EXERCISE GOAL -
Continue the biography of racing driver Irv Hoerr, which appears below, from its final sentence.

TEXT SECTION -
----------

- Born: November 14, 1946 (age 79) Peoria, Illinois

NASCAR Cup Series career
- 7 races run over 4 years
- Best finish: 47th (1990)
- First race: 1987 Winston Western 500 (Riverside)
- Last race: 1992 Save Mart 300K (Sears Point)
| Wins | Top tens | Poles |
| 0 | 2 | 0 |

= Irv Hoerr =

American racing driver (born 1946)

Irv Hoerr (born November 14, 1946) is an American racing driver from Peoria, Illinois. He is primarily known for racing in several sports car racing series. Hoerr was the 1992 IMSA GTO champion. He moved up to the GTS-1 class winning the 1995 and 1996 titles. Hoerr made seven NASCAR Winston Cup Series starts and had two Top 10 finishes.

==Racing career==
===Sports car racing===
Hoerr raced for Rocketsports Racing in International Motor Sports Association (IMSA). He won the 1992 GTO class championship in an Oldsmobile Cutlass. He moved to the GTS class winning the 1995 and 1996 titles.

Hoerr moved to a part-time schedule after the 1996 season and he continued to make occasional starts until 2002. He ended with seven championships, six in four IMSA divisions and another in the Latin America GT series.

===NASCAR===
Hoerr competed primarily as a road course ringer. He made his first NASCAR start in the final race at Riverside International Raceway in the 1987 Winston Western 500. After not competing in a NASCAR race for a couple seasons, he entered two events in 1990. Hoerr's best NASCAR finish, an eighth place result, happened at Sears Point Raceway; later that season he claimed his only other top-ten finish when he race to tenth at Watkins Glen International.

----------

RECORDS SUPPLIED -
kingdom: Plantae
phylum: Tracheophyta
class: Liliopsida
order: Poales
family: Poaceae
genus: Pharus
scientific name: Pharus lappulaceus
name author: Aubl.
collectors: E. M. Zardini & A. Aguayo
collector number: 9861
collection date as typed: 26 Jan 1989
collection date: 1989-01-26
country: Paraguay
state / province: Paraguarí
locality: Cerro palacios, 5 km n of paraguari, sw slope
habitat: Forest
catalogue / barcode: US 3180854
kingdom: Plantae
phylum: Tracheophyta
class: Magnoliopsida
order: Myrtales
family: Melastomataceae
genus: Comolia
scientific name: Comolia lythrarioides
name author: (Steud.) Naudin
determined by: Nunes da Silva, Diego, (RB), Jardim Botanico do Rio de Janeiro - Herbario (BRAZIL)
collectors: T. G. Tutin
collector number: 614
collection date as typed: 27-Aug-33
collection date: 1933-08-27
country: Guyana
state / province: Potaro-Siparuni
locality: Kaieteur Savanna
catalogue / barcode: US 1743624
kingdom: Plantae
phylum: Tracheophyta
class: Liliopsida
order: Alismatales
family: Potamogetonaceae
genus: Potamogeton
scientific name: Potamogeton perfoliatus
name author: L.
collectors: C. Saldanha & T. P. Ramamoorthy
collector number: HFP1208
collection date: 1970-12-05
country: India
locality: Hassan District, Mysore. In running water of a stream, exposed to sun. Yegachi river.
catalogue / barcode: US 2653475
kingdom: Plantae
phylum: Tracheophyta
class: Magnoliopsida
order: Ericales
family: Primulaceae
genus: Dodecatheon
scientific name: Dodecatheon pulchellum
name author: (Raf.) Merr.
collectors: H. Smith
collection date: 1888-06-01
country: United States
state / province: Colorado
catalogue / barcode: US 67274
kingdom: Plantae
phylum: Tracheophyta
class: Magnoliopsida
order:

----------

ANSWER -
Hoerr made his first attempt at an oval track at North Wilkesboro Speedway in 1991 but he failed to make the field. A rear end failed caused him to end up with 36th place finish at Sears Point later that season. Hoerr made his first non-road course at Pocono Raceway (a tri-oval which races similar to a road course); he finished nineteenth. His last NASCAR start of the season happened at Watkins Glen; it ended after eight laps with engine problems. Hoerr made his last NASCAR start in 1992 at Sears Point; he finished 41st with engine problems.

==Honors==
- Hoerr was named the Motorweek Road Race Driver of the Year in 1986.
- Hoerr was also named the Norelco Cup Driver of the Year in 1989.
- The American Auto Racing Writers and Broadcasters Association named Hoerr to their All-America Racing Team in 1992 and 1995.
- Hoerr was named to the Greater Peoria Sports Hall of Fame.

==Personal life==
Hoerr operates Hoerr Racing Products in Peoria along with his brother Scott Hoerr.

==Motorsports career results==
===NASCAR===
(key) (Bold – Pole position awarded by qualifying time. Italics – Pole position earned by points standings or practice time. * – Most laps led.)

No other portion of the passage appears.